- RECORDS PROVIDED -
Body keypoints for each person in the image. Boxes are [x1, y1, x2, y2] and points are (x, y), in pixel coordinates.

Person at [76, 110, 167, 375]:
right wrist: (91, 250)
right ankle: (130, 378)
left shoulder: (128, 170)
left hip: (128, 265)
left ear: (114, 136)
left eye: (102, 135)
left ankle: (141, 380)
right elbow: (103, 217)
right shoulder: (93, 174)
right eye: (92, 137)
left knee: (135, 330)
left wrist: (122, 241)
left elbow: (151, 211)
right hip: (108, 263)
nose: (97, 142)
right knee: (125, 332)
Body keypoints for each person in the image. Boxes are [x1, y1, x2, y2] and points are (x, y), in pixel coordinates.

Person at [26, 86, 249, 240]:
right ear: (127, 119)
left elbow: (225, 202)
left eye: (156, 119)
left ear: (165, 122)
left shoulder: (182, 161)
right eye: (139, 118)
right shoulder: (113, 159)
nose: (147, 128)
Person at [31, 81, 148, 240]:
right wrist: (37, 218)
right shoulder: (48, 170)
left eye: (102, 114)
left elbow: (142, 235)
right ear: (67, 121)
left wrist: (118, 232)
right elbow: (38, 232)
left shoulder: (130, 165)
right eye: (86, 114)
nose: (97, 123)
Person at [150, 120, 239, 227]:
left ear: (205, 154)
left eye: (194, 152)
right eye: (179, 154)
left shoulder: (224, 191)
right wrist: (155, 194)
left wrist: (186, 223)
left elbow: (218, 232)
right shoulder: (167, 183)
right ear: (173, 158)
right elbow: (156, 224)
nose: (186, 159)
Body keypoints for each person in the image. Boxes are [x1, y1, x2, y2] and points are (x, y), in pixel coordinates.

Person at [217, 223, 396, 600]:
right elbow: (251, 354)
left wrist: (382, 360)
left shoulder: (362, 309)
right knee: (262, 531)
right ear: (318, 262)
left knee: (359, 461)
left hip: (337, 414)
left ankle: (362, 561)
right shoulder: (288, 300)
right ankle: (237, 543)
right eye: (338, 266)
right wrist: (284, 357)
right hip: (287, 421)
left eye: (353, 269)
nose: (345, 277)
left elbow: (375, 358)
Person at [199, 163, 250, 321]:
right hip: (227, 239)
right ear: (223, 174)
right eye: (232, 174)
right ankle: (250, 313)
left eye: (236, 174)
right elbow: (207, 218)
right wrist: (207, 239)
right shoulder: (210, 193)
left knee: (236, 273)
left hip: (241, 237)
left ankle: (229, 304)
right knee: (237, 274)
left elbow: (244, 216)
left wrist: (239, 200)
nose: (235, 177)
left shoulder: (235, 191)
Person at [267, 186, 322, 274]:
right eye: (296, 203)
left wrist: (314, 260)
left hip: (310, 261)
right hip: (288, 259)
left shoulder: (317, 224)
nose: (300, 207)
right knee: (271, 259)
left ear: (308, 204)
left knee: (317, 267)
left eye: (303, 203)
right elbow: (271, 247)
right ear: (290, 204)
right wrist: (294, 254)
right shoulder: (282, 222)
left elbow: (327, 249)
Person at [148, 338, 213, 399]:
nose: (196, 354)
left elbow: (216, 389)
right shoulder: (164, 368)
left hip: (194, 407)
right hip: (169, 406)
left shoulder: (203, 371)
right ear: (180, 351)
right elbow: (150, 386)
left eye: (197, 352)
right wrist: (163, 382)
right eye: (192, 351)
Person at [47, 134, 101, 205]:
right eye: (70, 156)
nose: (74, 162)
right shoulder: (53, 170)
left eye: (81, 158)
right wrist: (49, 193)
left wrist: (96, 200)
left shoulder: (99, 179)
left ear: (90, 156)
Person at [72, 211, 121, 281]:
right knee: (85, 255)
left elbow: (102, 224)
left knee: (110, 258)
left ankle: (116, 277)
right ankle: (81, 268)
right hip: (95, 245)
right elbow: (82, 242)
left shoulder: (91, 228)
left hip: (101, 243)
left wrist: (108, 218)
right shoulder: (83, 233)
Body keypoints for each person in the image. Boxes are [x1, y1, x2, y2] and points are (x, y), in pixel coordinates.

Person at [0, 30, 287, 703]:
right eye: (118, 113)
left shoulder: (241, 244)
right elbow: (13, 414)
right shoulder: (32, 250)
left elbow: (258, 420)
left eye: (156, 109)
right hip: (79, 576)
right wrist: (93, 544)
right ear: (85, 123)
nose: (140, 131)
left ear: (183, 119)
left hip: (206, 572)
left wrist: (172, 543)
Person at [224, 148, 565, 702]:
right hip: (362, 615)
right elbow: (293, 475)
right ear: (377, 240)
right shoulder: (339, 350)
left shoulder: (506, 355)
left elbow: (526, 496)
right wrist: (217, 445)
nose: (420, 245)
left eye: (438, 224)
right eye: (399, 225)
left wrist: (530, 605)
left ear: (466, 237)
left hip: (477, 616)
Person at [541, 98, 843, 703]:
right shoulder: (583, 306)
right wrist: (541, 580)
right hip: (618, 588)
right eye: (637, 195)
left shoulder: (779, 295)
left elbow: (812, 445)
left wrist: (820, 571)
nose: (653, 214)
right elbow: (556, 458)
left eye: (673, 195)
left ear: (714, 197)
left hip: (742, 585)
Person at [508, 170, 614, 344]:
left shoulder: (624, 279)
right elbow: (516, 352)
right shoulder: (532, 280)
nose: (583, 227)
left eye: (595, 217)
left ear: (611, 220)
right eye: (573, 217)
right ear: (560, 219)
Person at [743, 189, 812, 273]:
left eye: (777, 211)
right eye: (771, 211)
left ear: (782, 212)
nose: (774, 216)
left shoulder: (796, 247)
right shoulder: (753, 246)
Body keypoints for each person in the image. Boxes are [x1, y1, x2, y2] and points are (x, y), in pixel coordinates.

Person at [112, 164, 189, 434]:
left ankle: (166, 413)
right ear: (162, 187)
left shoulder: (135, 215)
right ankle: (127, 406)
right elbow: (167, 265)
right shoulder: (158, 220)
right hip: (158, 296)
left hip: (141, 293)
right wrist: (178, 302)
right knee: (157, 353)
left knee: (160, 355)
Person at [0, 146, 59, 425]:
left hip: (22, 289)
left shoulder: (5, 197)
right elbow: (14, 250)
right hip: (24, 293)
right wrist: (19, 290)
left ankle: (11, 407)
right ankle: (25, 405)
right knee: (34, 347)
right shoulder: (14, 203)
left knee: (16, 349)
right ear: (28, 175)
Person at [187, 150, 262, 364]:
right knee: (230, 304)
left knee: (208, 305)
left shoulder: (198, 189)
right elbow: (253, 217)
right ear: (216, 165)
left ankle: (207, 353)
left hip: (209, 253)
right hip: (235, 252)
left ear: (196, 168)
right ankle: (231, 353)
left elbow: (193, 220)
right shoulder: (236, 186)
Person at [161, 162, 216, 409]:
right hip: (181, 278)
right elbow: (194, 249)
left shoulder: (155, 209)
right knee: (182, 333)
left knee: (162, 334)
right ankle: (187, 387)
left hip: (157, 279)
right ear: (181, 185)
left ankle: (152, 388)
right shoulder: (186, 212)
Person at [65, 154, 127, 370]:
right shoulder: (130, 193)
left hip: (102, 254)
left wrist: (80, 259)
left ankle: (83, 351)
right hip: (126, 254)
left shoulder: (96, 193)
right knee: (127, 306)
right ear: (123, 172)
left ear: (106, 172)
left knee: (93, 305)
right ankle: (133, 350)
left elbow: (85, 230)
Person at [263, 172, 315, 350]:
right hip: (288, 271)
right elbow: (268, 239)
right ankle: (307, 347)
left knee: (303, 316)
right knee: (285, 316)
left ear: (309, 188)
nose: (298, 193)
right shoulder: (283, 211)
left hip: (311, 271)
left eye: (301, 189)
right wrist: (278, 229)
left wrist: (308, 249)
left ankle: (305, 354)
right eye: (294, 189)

- WORK TO BE COMPLETED -
Reproduce exactly the stretch of the material above that starts at the line with "left knee: (208, 305)" and ends at the line with "right knee: (127, 306)", both included, and nothing else.

- SOLUTION TO THIS TASK -
left knee: (208, 305)
left shoulder: (198, 189)
right elbow: (253, 217)
right ear: (216, 165)
left ankle: (207, 353)
left hip: (209, 253)
right hip: (235, 252)
left ear: (196, 168)
right ankle: (231, 353)
left elbow: (193, 220)
right shoulder: (236, 186)
Person at [161, 162, 216, 409]:
right hip: (181, 278)
right elbow: (194, 249)
left shoulder: (155, 209)
right knee: (182, 333)
left knee: (162, 334)
right ankle: (187, 387)
left hip: (157, 279)
right ear: (181, 185)
left ankle: (152, 388)
right shoulder: (186, 212)
Person at [65, 154, 127, 370]:
right shoulder: (130, 193)
left hip: (102, 254)
left wrist: (80, 259)
left ankle: (83, 351)
right hip: (126, 254)
left shoulder: (96, 193)
right knee: (127, 306)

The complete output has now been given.